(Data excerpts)
*** Block opens ***
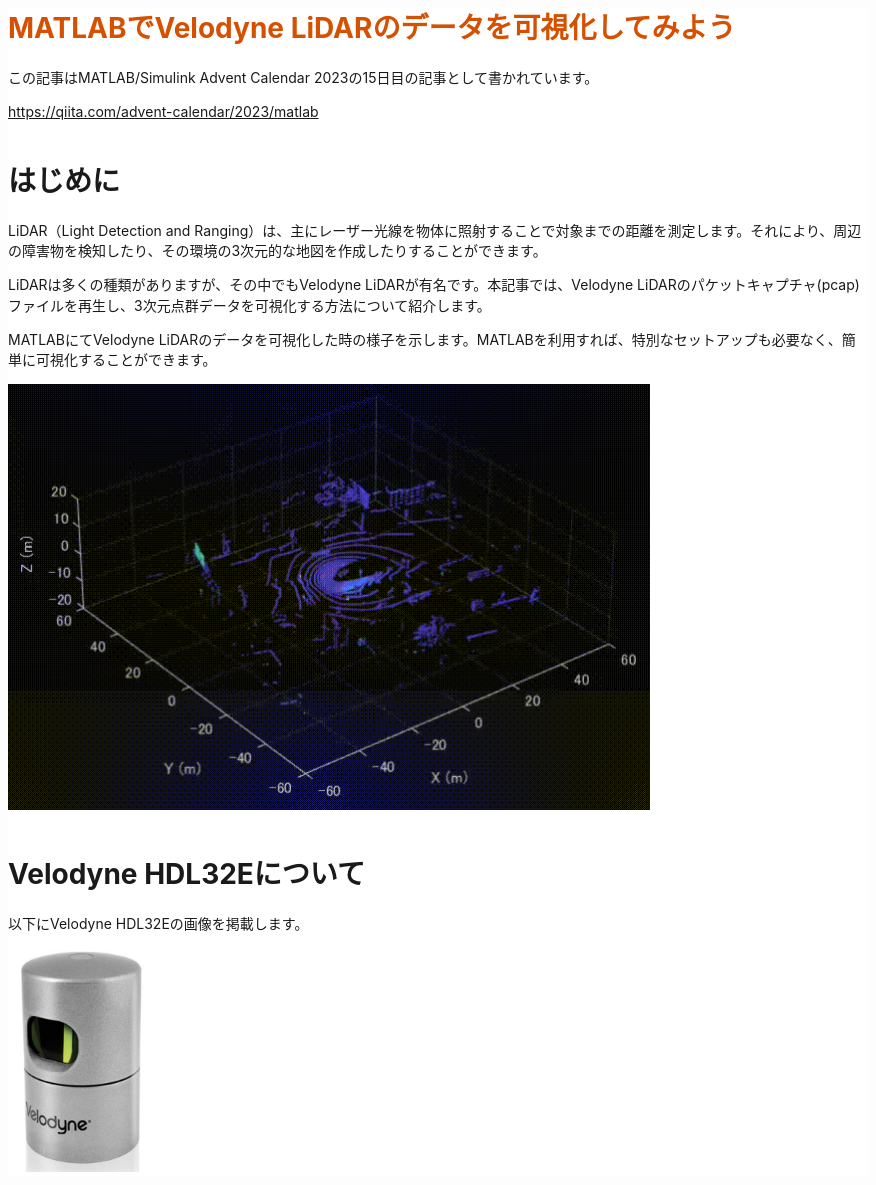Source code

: 
# <span style="color:rgb(213,80,0)">MATLABでVelodyne LiDARのデータを可視化してみよう</span>

この記事はMATLAB/Simulink Advent Calendar 2023の15日目の記事として書かれています。


https://qiita.com/advent-calendar/2023/matlab

# はじめに

LiDAR（Light Detection and Ranging）は、主にレーザー光線を物体に照射することで対象までの距離を測定します。それにより、周辺の障害物を検知したり、その環境の3次元的な地図を作成したりすることができます。


LiDARは多くの種類がありますが、その中でもVelodyne LiDARが有名です。本記事では、Velodyne LiDARのパケットキャプチャ(pcap)ファイルを再生し、3次元点群データを可視化する方法について紹介します。


MATLABにてVelodyne LiDARのデータを可視化した時の様子を示します。MATLABを利用すれば、特別なセットアップも必要なく、簡単に可視化することができます。

<p style="text-align:left"><img src="README_media/image_0.gif" width="642" alt="image_0.gif"></p>

# Velodyne HDL32Eについて

以下にVelodyne HDL32Eの画像を掲載します。

<p style="text-align:left"><img src="README_media/image_1.png" width="157" alt="image_1.png"></p>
*** Block closes ***
HOW TO COMPLETE THIS TASK –
Without the pictures, return the records above exactly as given.

WRITTEN RESPONSE –
Source code

: 
# <span style="color:rgb(213,80,0)">MATLABでVelodyne LiDARのデータを可視化してみよう</span>

この記事はMATLAB/Simulink Advent Calendar 2023の15日目の記事として書かれています。


https://qiita.com/advent-calendar/2023/matlab

# はじめに

LiDAR（Light Detection and Ranging）は、主にレーザー光線を物体に照射することで対象までの距離を測定します。それにより、周辺の障害物を検知したり、その環境の3次元的な地図を作成したりすることができます。


LiDARは多くの種類がありますが、その中でもVelodyne LiDARが有名です。本記事では、Velodyne LiDARのパケットキャプチャ(pcap)ファイルを再生し、3次元点群データを可視化する方法について紹介します。


MATLABにてVelodyne LiDARのデータを可視化した時の様子を示します。MATLABを利用すれば、特別なセットアップも必要なく、簡単に可視化することができます。

<p style="text-align:left"><img src="README_media/image_0.gif" width="642" alt="image_0.gif"></p>

# Velodyne HDL32Eについて

以下にVelodyne HDL32Eの画像を掲載します。

<p style="text-align:left"><img src="README_media/image_1.png" width="157" alt="image_1.png"></p>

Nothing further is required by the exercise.